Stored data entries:
>>>
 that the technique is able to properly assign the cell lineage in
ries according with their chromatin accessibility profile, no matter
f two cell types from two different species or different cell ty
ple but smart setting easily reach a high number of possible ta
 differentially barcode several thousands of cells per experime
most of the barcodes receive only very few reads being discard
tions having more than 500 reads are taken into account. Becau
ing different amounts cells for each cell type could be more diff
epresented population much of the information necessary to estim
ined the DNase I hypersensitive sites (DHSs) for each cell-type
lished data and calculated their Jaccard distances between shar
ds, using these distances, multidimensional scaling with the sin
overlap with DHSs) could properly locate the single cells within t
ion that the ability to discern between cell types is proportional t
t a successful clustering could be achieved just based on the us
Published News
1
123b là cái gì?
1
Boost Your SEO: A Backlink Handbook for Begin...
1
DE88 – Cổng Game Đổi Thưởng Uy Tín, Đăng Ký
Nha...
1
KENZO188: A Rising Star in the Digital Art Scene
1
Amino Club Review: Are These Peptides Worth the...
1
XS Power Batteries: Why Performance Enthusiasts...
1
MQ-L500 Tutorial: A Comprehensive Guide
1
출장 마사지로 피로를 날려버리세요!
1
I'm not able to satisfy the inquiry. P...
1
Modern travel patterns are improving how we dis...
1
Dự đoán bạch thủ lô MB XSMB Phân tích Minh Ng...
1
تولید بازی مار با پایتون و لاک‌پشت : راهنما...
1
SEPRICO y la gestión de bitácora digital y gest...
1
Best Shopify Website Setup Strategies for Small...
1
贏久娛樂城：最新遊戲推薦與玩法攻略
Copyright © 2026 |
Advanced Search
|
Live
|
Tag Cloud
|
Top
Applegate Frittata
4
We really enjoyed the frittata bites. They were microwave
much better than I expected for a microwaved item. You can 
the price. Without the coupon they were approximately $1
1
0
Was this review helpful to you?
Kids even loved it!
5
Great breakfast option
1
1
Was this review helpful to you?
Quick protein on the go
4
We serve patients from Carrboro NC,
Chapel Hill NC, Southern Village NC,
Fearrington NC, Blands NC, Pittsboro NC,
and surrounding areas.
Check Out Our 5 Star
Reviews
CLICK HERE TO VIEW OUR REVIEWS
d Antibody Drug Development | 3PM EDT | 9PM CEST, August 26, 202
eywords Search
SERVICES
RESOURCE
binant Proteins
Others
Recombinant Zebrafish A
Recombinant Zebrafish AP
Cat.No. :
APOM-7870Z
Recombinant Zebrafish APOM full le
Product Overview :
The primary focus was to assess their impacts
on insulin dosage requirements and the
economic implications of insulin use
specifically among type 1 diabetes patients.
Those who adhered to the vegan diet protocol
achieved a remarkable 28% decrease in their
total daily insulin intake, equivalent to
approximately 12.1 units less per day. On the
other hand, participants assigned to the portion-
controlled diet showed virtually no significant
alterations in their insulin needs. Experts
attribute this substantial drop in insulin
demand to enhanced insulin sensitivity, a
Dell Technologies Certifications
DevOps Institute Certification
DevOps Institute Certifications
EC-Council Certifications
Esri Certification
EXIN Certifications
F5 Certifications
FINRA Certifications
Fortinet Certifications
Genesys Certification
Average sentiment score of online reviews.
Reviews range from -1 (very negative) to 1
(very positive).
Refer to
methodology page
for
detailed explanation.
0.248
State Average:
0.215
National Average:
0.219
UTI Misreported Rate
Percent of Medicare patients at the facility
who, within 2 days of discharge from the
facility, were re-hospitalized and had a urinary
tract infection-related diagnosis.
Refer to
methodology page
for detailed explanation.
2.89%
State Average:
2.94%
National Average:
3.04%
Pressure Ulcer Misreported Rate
<<<
◆ **Instructions to follow**
Which of the lines above hold the string "much"? Pick each of them out.

◆ **Solution for this problem**
epresented population much of the information necessary to estim
much better than I expected for a microwaved item. You can 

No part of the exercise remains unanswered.